Ils ont déclaré que Wickremesinghe devrait démissionner rapidement et permettre au président Mahinda Yapa Abeywardena d’être président par intérim – le suivant en vertu de la constitution. L’Association du barreau de Sri Lanka, le principal organisme d’avocats du pays, a également approuvé cette position.
Rajapaksa a nommé Wickremesinghe au poste de Premier ministre en mai pour tenter de résoudre les pénuries et amorcer la reprise économique. Mais les retards dans la restauration même des fournitures de base ont retourné la colère du public contre lui, les manifestants l’accusant de protéger le président.

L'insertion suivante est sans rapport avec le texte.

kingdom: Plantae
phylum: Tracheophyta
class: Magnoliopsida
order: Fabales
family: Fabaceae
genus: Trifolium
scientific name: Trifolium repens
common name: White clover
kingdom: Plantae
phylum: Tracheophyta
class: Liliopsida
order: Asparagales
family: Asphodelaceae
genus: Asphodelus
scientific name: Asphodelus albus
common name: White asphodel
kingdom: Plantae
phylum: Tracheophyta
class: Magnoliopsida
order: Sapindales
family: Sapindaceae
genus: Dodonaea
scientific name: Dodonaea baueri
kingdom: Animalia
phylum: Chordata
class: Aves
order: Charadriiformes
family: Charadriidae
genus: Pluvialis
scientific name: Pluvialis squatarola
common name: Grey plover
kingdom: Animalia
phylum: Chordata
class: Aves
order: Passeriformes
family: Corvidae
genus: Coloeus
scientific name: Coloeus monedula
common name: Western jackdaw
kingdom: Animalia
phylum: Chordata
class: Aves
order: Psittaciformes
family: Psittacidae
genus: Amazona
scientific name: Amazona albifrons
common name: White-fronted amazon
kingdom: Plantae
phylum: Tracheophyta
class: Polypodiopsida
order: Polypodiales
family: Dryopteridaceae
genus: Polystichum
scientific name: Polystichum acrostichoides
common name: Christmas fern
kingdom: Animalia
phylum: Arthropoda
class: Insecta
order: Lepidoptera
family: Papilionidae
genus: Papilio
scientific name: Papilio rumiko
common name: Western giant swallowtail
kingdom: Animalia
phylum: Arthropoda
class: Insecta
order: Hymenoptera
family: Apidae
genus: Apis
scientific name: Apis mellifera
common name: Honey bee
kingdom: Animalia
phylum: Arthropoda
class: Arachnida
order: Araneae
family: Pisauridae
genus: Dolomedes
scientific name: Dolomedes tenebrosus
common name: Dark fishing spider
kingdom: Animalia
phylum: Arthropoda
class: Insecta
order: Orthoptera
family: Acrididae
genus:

Lorsque Wickremesinghe a pris ses fonctions de Premier ministre pour sauver l’économie, il a déclaré qu’il faudrait au moins un an pour achever les premières étapes nécessaires à une reprise complète.
Wickremesinghe avait participé à des pourparlers cruciaux avec le FMI pour un programme de sauvetage et avec le Programme alimentaire mondial pour se préparer à une crise alimentaire prévue. Le gouvernement doit soumettre un plan sur la soutenabilité de la dette au FMI en août avant de parvenir à un accord.
Le Sri Lanka compte sur l’aide de l’Inde et d’autres pays jusqu’à ce qu’il soit en mesure de conclure un accord dans ses négociations avec le FMI. Wickremesinghe a déclaré récemment que les pourparlers étaient complexes car le Sri Lanka est maintenant en faillite.
Le Sri Lanka a annoncé en avril qu’il suspendait le remboursement des prêts étrangers en raison d’une pénurie de devises étrangères. Sa dette extérieure totale s’élève à 51 milliards de dollars, dont elle doit rembourser 28 milliards de dollars d’ici la fin de 2027.
En décrivant l’incendie de sa résidence samedi, Wickremesinghe a déclaré qu’il avait perdu ce qu’il appelait « mon plus grand trésor » – sa bibliothèque de 2 500 livres, y compris ceux écrits pendant la période coloniale portugaise et hollandaise des XVIe et XIXe siècles. Il a dit qu’il y avait de vieux livres écrits sur le bouddhisme, ceux signés par des dirigeants comme l’ancien secrétaire d’État américain Henry Kissinger, des peintures historiques et des artefacts bouddhistes, qu’il avait prévu de donner à son ancienne école et à une université après sa mort.
Il a dit qu’il avait également perdu toute sa collection de peintures, sauf une.